The only cure I’ve found is to replace the earworm with a lesser earworm that can be more easily forgotten. For that, I have used the old jingle by Singin’ Sam, the Barbasol Man cited in the recent posting of 11/23/2015:
“Barbasol, Barbasol . . . No brush, no lather, no rub-in . . . Wet your razor then begin.”
Often, I then have to replace that with a still lesser earworm. For that, I use pieces of a song popular in the 1980s that I remember because it pretty well described my job and many of the people I worked with. It is a riff on a typical folk work song. I thought the title was “Haulin’ Up the Data On the Xerox Line,” but the real title is “White Collar Holler.” You can hear Stan Rogers sing it on YouTube at https://www.youtube.com/watch?v=rsDkmVo2fg4
Well, I rise up every morning at a quarter to eight,
Some woman who’s my wife tells me not to be late.

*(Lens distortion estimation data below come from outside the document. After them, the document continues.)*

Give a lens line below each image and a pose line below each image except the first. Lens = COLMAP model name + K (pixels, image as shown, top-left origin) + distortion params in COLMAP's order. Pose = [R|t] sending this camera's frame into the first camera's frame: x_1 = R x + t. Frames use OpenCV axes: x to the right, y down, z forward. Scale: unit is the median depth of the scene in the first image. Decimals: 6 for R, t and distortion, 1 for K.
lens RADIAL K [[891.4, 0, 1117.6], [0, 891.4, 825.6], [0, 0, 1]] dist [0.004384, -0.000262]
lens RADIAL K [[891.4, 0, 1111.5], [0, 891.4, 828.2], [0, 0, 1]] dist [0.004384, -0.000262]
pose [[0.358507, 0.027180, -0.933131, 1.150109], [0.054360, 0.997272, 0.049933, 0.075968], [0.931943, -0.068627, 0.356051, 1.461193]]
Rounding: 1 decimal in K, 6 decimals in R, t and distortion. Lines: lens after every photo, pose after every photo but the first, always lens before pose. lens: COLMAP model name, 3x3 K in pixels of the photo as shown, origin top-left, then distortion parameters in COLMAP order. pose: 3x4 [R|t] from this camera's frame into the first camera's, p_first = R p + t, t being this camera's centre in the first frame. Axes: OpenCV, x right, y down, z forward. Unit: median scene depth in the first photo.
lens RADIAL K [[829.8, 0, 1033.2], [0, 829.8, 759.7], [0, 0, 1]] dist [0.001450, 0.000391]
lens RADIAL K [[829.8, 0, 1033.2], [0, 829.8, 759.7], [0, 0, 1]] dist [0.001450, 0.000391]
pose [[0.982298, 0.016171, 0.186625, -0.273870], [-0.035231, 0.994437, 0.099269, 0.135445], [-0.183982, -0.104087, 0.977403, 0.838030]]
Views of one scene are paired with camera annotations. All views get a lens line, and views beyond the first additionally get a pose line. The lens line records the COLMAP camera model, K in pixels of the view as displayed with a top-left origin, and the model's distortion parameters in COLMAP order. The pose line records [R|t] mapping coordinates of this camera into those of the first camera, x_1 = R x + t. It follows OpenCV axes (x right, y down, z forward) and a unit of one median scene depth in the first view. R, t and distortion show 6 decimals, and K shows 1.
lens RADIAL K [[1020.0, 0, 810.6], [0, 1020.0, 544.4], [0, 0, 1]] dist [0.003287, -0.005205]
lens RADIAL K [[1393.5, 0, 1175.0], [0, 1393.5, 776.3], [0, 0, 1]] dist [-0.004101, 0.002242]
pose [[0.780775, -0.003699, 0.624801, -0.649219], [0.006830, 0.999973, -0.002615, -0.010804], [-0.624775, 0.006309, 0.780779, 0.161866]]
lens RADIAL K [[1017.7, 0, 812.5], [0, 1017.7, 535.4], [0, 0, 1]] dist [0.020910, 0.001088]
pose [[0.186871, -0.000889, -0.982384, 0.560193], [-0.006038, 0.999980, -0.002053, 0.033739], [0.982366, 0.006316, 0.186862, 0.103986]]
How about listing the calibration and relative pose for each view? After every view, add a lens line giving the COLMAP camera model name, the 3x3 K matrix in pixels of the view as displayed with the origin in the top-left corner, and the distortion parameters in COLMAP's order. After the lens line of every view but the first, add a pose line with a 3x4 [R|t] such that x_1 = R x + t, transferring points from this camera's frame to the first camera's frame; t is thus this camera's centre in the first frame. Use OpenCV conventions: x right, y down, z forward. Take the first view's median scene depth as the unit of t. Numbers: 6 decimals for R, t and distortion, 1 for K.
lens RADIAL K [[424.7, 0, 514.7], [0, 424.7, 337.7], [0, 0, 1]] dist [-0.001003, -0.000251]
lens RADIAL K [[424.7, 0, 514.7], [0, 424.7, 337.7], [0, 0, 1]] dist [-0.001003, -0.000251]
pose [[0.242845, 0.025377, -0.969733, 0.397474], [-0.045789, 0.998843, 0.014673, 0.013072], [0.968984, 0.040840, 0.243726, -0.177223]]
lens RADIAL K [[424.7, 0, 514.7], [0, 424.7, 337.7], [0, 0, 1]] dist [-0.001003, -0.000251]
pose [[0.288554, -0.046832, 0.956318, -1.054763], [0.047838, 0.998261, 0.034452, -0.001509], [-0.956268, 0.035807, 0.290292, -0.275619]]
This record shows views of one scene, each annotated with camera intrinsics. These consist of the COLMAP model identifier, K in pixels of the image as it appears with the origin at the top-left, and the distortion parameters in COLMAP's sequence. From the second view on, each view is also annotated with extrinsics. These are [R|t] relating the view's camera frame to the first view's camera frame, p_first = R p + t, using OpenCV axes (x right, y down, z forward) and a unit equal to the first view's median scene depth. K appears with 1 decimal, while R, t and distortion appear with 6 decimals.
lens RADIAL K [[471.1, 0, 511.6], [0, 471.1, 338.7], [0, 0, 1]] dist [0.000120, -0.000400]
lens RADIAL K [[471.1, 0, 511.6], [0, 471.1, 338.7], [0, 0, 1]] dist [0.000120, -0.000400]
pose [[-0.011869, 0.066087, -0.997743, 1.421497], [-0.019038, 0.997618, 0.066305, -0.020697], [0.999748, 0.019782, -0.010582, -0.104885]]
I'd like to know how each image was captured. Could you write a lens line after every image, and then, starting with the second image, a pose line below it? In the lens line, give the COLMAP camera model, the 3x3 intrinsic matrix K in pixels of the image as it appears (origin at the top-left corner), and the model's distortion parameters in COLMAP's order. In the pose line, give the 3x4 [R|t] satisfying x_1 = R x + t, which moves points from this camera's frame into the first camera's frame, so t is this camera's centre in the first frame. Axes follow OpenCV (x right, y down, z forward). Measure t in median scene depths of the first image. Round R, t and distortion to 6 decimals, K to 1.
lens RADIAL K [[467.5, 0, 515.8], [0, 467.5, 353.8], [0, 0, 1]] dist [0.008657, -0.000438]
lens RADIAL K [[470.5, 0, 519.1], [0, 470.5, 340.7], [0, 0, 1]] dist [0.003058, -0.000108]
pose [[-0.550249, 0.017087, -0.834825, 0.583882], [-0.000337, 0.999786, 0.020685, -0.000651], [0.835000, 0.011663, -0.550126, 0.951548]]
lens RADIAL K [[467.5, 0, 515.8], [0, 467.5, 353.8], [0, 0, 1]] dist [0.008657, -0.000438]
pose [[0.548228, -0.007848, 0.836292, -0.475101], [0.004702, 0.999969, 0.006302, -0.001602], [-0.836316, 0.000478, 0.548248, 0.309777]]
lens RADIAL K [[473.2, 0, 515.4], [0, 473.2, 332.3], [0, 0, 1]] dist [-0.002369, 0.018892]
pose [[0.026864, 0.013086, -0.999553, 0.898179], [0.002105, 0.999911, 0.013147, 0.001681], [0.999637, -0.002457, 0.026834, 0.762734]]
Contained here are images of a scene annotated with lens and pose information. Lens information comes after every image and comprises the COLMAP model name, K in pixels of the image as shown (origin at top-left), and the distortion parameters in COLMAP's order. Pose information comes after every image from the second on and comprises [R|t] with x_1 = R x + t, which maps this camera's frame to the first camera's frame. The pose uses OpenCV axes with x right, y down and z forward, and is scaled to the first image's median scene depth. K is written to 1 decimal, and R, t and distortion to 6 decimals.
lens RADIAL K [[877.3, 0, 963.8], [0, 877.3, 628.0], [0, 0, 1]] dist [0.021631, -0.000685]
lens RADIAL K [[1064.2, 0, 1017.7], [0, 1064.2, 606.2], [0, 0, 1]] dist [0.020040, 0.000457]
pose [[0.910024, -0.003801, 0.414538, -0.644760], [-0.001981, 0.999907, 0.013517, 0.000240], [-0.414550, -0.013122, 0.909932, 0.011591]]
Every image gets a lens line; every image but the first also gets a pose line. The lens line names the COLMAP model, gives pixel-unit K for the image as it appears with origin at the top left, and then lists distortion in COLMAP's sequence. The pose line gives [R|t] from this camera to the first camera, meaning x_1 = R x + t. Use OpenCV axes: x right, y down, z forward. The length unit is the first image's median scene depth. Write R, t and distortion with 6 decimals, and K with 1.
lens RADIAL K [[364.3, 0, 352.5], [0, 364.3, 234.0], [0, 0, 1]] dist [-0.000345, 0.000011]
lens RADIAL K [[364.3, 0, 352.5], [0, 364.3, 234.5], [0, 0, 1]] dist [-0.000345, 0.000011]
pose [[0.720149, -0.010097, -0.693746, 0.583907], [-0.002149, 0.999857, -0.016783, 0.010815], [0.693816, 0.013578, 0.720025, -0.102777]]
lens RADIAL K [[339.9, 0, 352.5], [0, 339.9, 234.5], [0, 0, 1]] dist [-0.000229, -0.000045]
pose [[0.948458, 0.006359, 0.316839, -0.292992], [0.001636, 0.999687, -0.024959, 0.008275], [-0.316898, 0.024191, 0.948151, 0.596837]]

I kiss the kids goodbye, I can’t remember their names,
And week after week, it’s always the same.
And it’s Ho, boys, can’t you code it (Woof!),
And program it right?
Nothing ever happens in this life of mine.
I’m haulin’ up the data on the Xerox line.
Then it’s code in the data, give the keyboard a punch,
Then cross-correlate and break for some lunch.
Correlate, tabulate, process, and screen,
Program, printout, regress to the mean.
Then it’s home again, eat again, watch some TV,
Make love to my woman at ten-fifty-three.
I dream the same dream when I’m sleeping at night.
I’m soaring over hills like an eagle in flight.
Someday I’m gonna give up all the buttons and things.
I’ll punch that time clock till it can’t ring,
Burn up my necktie and set myself free,
Cause no one’s gonna fold, bend or mutilate me!